Wie spätestens jedes fünfjährige Kind weiß, ist Azwentzkalender eines der seltenen Worte mit zwei "z", ähnlich wie Zeitzone oder Zuzugsbeschränkung. Aber schon gut ein Jahr später, mit Schuleintritt, beginnen die Wörter immer weniger so auszusehen, wie sie gesprochen werden. Besoldete Lehrkräfte nennen das Legasthenie und noch höher dotierte nennen es Rechtschreibreform. Im englischen Sprachraum dagegen weiß man zwar oft nicht, wie man Fisch zubereitet, aber immerhin, wie man ihn schreibt. Übrigens: je enger die zwei "z" zusammenstehen, desto weniger moralisch geht es zwischen denen zu.
Da man sich im christlichen Abendland wie jedes Jahr auf die Adzwenztradizion (sogar drei "z"!) besinnt, hier mal eine Sammlung von Adventskalauern, manche halal, manche mit Alkohol, für den vollverschleierten Blick.
Anders als bei den Geschenken, die bei einem weihnachtsbaumbedingten Zimmerbrand noch in Mitleidenschaft gezogen werden können, ist ein Adventskalender eine sichere Investition, hat er sich doch just an Weihnachten spätestens überlebt.
Früher versorgte Mutti die Küche, während Papi mit den Kindern zum Krippenspiel ging, heute hilft der emanzipierte Mann der Frau beim Aufwärmen der Fertiggerichte, während die Kinder derweil im Fernsehen Bildungssendungen anschauen. Vielleicht immer noch besser, als Meßdiener. Immerhin bleiben Familien in der heutigen Weihnachtszeit immer mehr ihren eigenen vier Wänden treu.

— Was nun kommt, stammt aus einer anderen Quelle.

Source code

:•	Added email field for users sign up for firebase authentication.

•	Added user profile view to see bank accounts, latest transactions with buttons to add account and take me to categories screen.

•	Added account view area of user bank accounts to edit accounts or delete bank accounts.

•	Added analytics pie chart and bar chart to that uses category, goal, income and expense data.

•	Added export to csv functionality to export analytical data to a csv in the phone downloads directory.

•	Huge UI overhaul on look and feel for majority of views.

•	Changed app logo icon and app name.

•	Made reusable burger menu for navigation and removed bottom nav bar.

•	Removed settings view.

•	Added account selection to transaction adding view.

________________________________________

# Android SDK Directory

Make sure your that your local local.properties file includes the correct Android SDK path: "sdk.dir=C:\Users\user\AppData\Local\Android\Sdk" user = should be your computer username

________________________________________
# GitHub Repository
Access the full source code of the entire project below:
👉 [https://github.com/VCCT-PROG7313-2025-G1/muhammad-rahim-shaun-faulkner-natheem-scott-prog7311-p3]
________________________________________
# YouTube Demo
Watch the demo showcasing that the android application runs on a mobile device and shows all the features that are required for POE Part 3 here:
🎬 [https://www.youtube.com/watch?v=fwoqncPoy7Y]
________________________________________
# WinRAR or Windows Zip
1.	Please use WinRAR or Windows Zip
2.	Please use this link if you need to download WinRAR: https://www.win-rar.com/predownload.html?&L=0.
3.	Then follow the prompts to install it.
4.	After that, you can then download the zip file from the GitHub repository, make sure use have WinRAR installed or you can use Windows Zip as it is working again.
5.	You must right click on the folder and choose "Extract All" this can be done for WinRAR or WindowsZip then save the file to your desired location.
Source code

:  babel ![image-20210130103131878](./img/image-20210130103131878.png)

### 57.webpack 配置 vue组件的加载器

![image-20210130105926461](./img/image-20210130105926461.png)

So steht der Pfarrer bei seiner gefahrgeneigten Arbeit heute oft alleine da und muß seine Kirchenschätze verteidigen.
Während es bei Autoherstellern verpönt ist, wenn Mitarbeiter sich Wagen der Konkurrenz zulegen, ist das beim Personal von Adventskalenderherstellern anders. Man sieht dem Design-Chef nach, wenn er den Adventskalendern der Konkurrenz daheim den Vorzug gibt, schließlich weiß er bei denen aus eigener Herstellung ja schon, was drin ist. Und ein paar tausend atheistische Chinesen wissen es auch, denn die pappen das ganze ja schließlich zusammen.
Es gibt auch Adventskalender, die sorgen gleich selbst für die musikalische Untermalung, wer es altmodischer mag, dem seien Liederbücher empfohlen.
Und wenn sich am Ende der Adventszeit alle dort befänden, wo sie früher in Ermangelung elektronischer Datenerfassung volksgezählt wurden, so würde sich auch das Zuwanderungsproblem von selbst erledigen.
Schon König Herodes hatte schließlich Heinsohn gelesen.